__Page excerpt__:
I arrived unsure of what I would find, carrying both duty and love in my hands. Our relationship, like many, has been a mosaic of connection and estrangement. There are memories of tenderness, but also of silence that stretches too long. And it was silence that greeted me when I arrived.


In those first days, I moved quietly through her world—shopping, cooking, driving her to appointments, observing her daily routine of crossword puzzles, instant coffee, and the comforting hum of basketball on TV. She lives simply now, her once-bold rhythm softened by years of cumulative battles: miscarriages, failed marriages, and cancer that had stolen her vibrancy two decades earlier. “That cancer treatment changed who I was,” she told me one evening, her voice steady but tinged with resignation.


Those words lodged themselves in my chest. As I watched her navigate her days with fragile strength, I wrestled with the question of whether I was doing enough—enough as a daughter, as a human being bearing witness to the waning light of a life that shaped mine.

__Your objective__: Carry the personal reflection on the caregiving visit forward from its final sentence.

__Supplied information__:
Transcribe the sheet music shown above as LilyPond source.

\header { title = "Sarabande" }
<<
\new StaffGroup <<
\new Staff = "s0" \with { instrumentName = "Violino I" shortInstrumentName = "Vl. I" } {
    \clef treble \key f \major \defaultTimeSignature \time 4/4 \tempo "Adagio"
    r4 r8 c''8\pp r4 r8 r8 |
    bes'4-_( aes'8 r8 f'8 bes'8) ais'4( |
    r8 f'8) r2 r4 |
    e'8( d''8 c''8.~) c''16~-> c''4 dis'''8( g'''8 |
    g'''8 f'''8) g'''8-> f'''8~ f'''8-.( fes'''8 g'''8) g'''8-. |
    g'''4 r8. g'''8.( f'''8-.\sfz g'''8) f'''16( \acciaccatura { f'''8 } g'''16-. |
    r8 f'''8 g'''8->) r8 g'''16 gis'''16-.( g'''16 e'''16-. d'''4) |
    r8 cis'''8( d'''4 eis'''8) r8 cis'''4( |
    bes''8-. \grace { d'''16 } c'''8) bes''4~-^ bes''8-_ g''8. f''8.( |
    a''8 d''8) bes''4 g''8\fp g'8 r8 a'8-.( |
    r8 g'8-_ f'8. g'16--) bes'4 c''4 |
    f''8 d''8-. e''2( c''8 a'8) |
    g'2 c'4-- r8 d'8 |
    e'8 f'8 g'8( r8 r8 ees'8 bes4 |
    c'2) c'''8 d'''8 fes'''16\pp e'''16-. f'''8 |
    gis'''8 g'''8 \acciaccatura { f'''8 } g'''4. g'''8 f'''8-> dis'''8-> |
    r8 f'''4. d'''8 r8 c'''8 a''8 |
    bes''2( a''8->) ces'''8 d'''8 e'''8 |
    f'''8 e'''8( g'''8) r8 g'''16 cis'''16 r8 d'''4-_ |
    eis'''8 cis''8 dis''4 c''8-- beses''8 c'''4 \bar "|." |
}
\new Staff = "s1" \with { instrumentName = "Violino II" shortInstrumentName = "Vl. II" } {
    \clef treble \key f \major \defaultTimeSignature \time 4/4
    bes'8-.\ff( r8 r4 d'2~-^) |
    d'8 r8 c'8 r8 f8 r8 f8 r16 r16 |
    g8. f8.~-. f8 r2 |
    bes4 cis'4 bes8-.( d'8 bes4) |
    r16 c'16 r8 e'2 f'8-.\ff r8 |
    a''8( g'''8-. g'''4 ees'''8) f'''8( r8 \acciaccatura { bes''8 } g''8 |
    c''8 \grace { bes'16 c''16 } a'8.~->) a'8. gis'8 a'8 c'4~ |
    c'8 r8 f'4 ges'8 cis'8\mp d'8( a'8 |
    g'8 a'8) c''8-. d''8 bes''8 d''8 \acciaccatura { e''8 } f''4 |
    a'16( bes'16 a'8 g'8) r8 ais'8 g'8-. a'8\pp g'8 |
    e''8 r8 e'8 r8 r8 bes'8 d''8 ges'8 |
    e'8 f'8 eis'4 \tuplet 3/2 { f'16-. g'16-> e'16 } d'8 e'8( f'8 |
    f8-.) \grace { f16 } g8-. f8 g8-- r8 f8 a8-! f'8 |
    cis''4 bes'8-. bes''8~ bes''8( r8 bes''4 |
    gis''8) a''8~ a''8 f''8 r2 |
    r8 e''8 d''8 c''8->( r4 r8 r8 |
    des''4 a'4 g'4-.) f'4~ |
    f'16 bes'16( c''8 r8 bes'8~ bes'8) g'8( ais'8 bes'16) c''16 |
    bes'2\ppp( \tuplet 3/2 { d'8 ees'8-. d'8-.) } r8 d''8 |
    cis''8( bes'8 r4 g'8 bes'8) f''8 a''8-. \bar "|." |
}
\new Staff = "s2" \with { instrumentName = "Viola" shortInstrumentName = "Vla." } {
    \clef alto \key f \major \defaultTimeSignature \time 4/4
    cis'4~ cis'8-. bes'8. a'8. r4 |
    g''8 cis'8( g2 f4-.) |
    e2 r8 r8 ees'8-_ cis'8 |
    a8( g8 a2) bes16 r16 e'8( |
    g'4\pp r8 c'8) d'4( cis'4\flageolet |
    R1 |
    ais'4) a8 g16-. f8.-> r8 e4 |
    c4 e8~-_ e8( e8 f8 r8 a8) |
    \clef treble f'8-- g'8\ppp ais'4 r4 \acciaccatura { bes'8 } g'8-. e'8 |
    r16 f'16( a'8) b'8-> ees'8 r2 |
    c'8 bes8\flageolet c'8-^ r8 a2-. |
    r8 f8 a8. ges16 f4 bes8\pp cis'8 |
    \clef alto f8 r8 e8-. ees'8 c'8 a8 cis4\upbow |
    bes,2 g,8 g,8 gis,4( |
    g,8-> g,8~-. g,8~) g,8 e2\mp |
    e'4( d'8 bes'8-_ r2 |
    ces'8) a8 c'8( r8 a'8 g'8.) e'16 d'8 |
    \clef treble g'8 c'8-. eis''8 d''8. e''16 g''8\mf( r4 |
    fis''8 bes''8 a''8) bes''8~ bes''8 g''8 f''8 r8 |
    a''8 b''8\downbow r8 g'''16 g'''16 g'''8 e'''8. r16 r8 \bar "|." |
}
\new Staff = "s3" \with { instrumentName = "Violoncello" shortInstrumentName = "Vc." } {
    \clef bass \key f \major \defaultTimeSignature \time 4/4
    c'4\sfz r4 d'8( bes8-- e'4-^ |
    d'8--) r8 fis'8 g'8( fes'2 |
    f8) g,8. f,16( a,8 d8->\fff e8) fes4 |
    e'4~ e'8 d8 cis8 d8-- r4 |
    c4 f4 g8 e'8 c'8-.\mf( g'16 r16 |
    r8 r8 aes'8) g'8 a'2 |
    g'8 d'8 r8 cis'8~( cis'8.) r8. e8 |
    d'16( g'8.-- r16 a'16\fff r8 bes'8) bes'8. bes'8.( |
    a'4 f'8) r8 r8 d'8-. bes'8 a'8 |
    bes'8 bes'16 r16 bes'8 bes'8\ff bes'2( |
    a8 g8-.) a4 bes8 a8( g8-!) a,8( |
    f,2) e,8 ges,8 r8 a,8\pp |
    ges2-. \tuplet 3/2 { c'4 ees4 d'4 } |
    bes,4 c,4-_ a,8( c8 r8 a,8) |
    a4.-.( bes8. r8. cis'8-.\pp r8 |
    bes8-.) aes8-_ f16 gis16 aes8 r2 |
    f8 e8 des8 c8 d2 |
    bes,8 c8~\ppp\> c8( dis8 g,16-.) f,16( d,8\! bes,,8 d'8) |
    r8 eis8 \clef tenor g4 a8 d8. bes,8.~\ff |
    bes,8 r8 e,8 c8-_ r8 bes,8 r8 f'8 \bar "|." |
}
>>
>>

__Written response__:
On the second evening, I couldn’t bear the silence anymore. I leaned into what I know best: touch as a language of love. Sitting beside her, I asked if I could rub her head, a gesture that had soothed her when I was a child. She offered no resistance, just closed her eyes as my hands met her skull. Her skin felt delicate, the bones sharp beneath my fingertips. In those moments, the decades between us dissolved, and I could feel the weight of all she carried—her strength, her pain, her love, and the cost of her independence.


Tears welled as I thought about how much she gave without allowing herself to truly receive. I thought about the walls she built to stay strong, to hold her world together. I thought about the cost of those walls: a life lived in quiet desperation, one in which vulnerability felt too dangerous to let in.


We talked briefly, tentatively, about her future—about the risks of living alone after these falls. She didn’t want to have that conversation, didn’t want to “burden” me with her needs. In that moment, I realized the deep truth of aging: it’s neither glamorous nor neat. It’s raw, messy, and utterly human. It demands humility and care, not just for the body but for the soul.


If I could rewrite the narrative of our world, I would bring us back to the center—the family. The cycles of life were never meant to be fractured, with generations scattered like seeds on the wind. Families are meant to hold one another, to bear witness to the arc of each life, from the vibrancy of youth to the tenderness of old age. Without that physical presence, we lose so much—the wisdom, the connection, the sacredness of care.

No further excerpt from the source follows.